▶ _Provided data_:
++++

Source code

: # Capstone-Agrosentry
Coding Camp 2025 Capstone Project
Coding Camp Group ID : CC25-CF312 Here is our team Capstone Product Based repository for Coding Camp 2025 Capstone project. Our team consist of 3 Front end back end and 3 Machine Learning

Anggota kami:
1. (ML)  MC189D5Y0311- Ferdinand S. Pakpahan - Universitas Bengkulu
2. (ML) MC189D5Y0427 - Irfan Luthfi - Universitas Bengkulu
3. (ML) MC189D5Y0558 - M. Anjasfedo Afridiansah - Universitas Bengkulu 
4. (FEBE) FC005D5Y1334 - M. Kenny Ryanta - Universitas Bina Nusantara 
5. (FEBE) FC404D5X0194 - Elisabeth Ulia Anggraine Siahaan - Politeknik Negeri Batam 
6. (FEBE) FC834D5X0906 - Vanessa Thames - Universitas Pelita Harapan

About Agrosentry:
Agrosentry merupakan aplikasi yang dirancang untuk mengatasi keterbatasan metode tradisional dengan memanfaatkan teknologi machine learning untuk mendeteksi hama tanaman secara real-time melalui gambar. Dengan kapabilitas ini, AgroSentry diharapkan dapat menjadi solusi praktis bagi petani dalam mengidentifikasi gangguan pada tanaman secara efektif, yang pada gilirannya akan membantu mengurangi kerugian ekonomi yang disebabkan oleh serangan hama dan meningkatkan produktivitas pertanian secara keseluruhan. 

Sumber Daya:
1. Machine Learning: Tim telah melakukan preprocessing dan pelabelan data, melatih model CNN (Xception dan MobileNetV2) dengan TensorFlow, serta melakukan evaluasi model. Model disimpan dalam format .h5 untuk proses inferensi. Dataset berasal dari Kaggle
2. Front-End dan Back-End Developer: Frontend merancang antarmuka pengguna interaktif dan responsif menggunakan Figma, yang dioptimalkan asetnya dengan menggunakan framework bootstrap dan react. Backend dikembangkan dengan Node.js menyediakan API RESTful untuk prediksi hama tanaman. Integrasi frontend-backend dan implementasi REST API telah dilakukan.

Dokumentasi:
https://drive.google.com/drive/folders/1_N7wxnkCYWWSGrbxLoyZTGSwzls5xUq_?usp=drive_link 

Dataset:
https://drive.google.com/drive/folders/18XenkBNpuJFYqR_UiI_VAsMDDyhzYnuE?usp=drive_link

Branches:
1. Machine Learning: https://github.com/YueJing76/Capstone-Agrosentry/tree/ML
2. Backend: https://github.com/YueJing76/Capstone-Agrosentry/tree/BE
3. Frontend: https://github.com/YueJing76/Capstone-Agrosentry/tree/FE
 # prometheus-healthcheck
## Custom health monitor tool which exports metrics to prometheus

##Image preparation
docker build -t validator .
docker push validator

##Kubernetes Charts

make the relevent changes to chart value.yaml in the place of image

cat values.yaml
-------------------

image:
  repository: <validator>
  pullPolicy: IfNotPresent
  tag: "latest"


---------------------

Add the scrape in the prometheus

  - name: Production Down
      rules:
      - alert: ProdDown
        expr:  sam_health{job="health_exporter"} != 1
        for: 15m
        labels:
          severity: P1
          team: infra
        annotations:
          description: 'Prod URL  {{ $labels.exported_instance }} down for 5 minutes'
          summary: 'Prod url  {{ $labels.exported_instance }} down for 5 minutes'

++++

In the listing above, count every line that holds "yaml". Give only the number.

▶ _Worked solution_:
2